Tout comme pour le Pompage et traitement, les caractéristiques de la source de pollution et le contexte géologique/hydrogéologique vont permettre de définir :

  • le rayon d’action des points d’extraction en fonction des cônes de rabattement,
  • le nombre, l'espacement et les caractéristiques des points d’extraction (profondeur, diamètre, puits, tranchées pour les profils géologiques stratifiés ou très peu perméables..),
  • le type et la puissance des pompes,
  • le type et la puissance des écrémeurs (hydroéjecteurs pneumatiques, skimmers, bandes oléophiles),
  • les dimensions de l’unité de traitement (phase dissoute) si nécessaire,
  • en cas de réinjection dans la nappe : le nombre, l'espacement et les caractéristiques des points d’injection (profondeur, diamètre, tranchées, puits..).

L’Union des Professionnels de la Dépollution des Sites (UPDS) a déterminé les paramètres à fournir pour permettre le dimensionnement des traitements :

a. Définition du projet

  • Délais,
  • Objectifs de traitement (sols et/ou eaux et/ou gaz du sol),
  • Seuils de dépollution ou profondeur/volume d'excavation,
  • Seuils de rejet.

b. Site

  • Accessibilité : au site, au chantier, à la zone de travail,
  • Obstacles aériens et de surface (y compris encombrants),
  • Obstacles souterrains (réseaux enterrés, fondations, blocs ...),
  • Présence d'ouvrages avoisinants, bâtiment, ...,
  • Contraintes liées à l'environnement, aux riverains,
  • Site en activité, coactivité,
  • Durée de mise à disposition des terrains,
  • Contraintes H&S et réglementaires liées au site,
  • Topographie de surface,
  • Surface disponible pour unité,
  • Utilités et distance par rapport à la zone de traitement (eau, électricité - pour électricité : puissance),
  • Gardiennage (prévu ? ou à prévoir ?),
  • Ouvrages existants pouvant être réutilisés (coupe technique de l'ouvrage ou, à défaut : diamètre, profondeur et équipement).

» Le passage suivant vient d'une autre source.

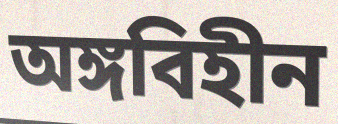
অঙ্গবিহীন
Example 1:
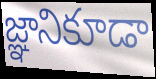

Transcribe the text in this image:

జ్ఞానికూడా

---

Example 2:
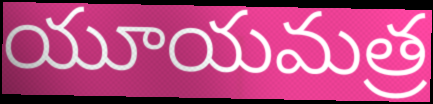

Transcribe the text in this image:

యూయమత్ర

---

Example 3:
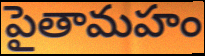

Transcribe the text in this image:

పైతామహం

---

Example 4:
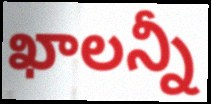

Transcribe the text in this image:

ఖాలన్నీ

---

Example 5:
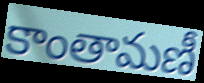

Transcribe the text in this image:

కాంతామణీ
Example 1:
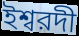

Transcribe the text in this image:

ইশ্বরদী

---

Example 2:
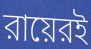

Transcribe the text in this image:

রায়েরই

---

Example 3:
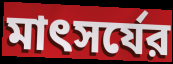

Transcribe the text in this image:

মাৎসর্যের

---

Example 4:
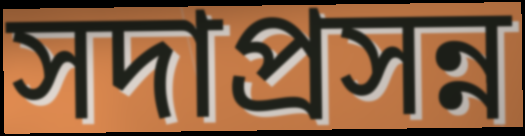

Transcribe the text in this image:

সদাপ্রসন্ন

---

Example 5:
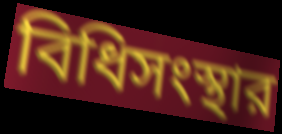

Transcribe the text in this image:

বিধিসংস্থার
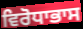
ਵਿਰੋਧਾਭਾਸ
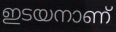
ഇടയനാണ്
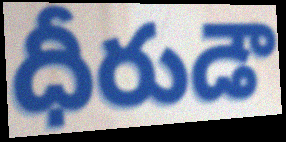
ధీరుడౌ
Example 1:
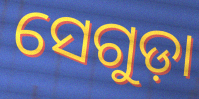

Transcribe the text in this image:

ସେଗୁଡ଼ା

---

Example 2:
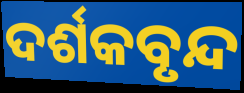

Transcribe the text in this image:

ଦର୍ଶକବୃନ୍ଦ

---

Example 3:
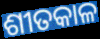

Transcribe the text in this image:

ଶୀତକାଳ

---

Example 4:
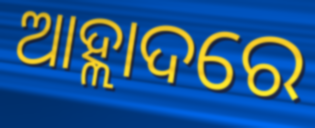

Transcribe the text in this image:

ଆହ୍ଲାଦରେ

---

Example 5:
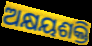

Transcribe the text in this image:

ଅକ୍ଷୟଶକ୍ତି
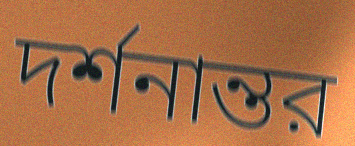
দর্শনান্তর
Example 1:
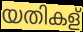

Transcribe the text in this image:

യതികള്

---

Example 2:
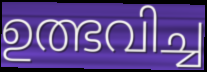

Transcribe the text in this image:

ഉത്ഭവിച്ച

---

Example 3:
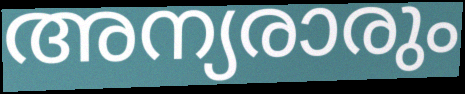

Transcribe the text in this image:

അന്യരാരും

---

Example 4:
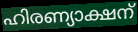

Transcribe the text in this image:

ഹിരണ്യാക്ഷന്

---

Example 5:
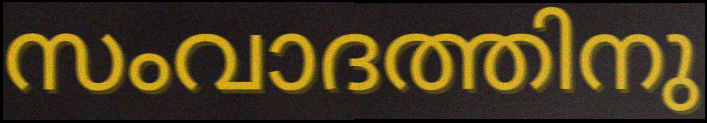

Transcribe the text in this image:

സംവാദത്തിനു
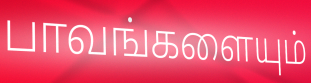
பாவங்களையும்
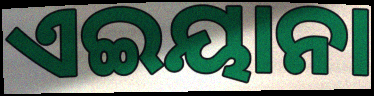
ଏଇୟାନା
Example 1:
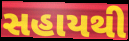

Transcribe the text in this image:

સહાયથી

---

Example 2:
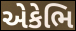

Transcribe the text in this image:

એકેભિ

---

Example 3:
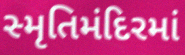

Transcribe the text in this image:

સ્મૃતિમંદિરમાં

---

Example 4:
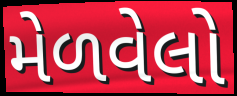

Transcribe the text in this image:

મેળવેલો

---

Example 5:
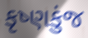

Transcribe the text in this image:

કૃષ્ણકુંજ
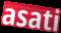
asati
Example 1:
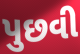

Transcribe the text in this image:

પુછવી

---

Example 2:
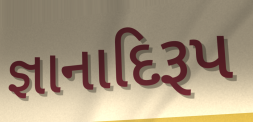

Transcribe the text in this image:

જ્ઞાનાદિરૂપ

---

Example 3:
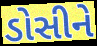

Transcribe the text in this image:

ડોસીને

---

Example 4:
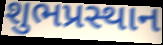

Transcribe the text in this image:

શુભપ્રસ્થાન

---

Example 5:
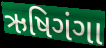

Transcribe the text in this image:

ઋષિગંગા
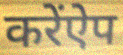
करेंऐप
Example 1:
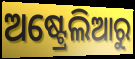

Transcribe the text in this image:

ଅଷ୍ଟ୍ରେଲିଆରୁ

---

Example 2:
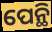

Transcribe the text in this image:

ପେନ୍ଥି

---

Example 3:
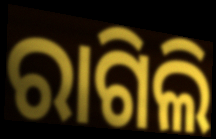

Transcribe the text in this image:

ରାଗିଲି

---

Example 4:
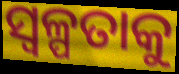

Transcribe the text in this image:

ସ୍ଵଳ୍ପତାକୁ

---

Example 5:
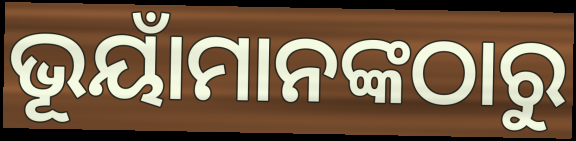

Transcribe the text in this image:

ଭୂୟାଁମାନଙ୍କଠାରୁ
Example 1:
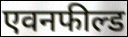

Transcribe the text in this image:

एवनफील्ड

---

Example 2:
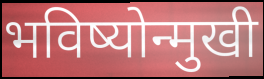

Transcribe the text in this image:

भविष्योन्मुखी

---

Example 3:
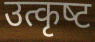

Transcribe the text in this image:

उत्कृष्‍ट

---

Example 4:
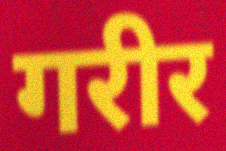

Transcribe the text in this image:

गरीर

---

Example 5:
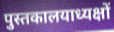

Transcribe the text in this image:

पुस्तकालयाध्यक्षों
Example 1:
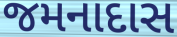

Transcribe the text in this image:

જમનાદાસ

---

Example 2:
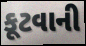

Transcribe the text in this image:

કૂટવાની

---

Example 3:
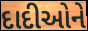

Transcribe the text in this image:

દાદીઓને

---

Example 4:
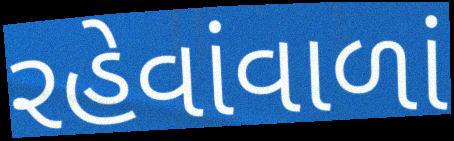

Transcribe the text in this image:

રહેવાંવાળાં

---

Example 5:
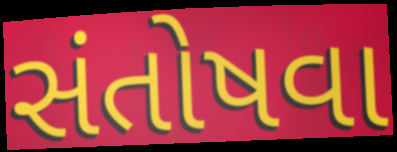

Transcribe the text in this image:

સંતોષવા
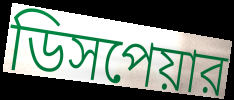
ডিসপেয়ার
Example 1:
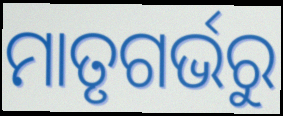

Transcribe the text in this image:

ମାତୃଗର୍ଭରୁ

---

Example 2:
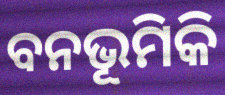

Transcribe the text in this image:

ବନଭୂମିକି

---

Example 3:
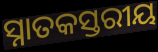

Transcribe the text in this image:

ସ୍ନାତକସ୍ତରୀୟ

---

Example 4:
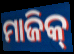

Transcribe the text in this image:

Pour les traitements d'eau :

  • Emplacement du point de rejet.

c. Sol ou matériau à traiter

  • Géologie /lithologie ou nature des sols,
  • Hétérogénéité,
  • Taux de matière organique,
  • Humidité,
  • Température des sols,
  • Perméabilité.

d. Polluants

  • Type (nature),
  • Concentrations (cartographies de pollution dans les sols, l'eau, les gaz du sol),
  • Présence de produit pur (flottant, coulant, piégé…),
  • Estimation du stock,
  • Densité,
  • Épaisseur,
  • Viscosité,
  • Solubilité,
  • Coefficient de partition eau/sols, localisation, concentration,
  • Carte LNAPL,
  • Viscosité,
  • Empreinte chromatographique (GC/FID).

e. Aquifère

Données locales issues d'essai de pompage :

  • Perméabilité,
  • Coefficient d'emmagasinement,
  • Porosité,
  • Gradient,
  • Épaisseur de la nappe,
  • Profondeur,
  • Niveau statique,
  • Épaisseur de la ZNS,
  • Amplitude des variation saisonnières,
  • Anisotropies,
  • Carte piézométrique / direction d'écoulement,
  • Bail down tests (test d'épuisement /réalimentation),
  • Conditions aux limites.

f. Géochimie nappe

  • pH,
  • Conductivité,
  • Potentiel redox,
  • MES,
  • Teneur O2 dissous,
  • Carbonates et hydrogénocarbonates,
  • Sulfates,
  • Fer dissous,
  • Manganèse dissous,
  • H2S dissous.
Facteurs

Le Pompage-écrémage présente les avantages suivants :

  • technique fiable et éprouvée,
  • mise en œuvre relativement simple et rapide,
  • applicabilité à de nombreux polluants (LNAPL en phase pure),
  • il génère peu de perturbation de sols,
  • il est envisageable sous des bâtiments,
  • si les pompes de rabattement sont situées largement sous l’interface eau-surnageant (ou dans le cas de tranchées drainantes), les concentrations en phase dissoute sont alors faibles et le traitement des eaux d’exhaure n’est pas systématique,
  • afin d’améliorer les rendements épuratoires, on peut y associer des procédés chimiques (Lavage),
  • le procédé permet de stopper la migration des polluants en créant des points de fixation de la contamination (confinement hydraulique),
  • la position des piézomètres et des crépines permet de cibler précisément les zones à traiter,
  • les profondeurs de pompage peuvent être de l’ordre de plusieurs dizaines de mètres si nécessaire,
  • la réinfiltration en amont des eaux pompées et traitées permet de limiter les flux vers l’extérieur et de forcer les écoulements au sein du piège hydraulique,
  • le fait d’éliminer la phase flottante permet d’éliminer la source de pollution et de diminuer les émissions associées (phase dissoute et gazeuse).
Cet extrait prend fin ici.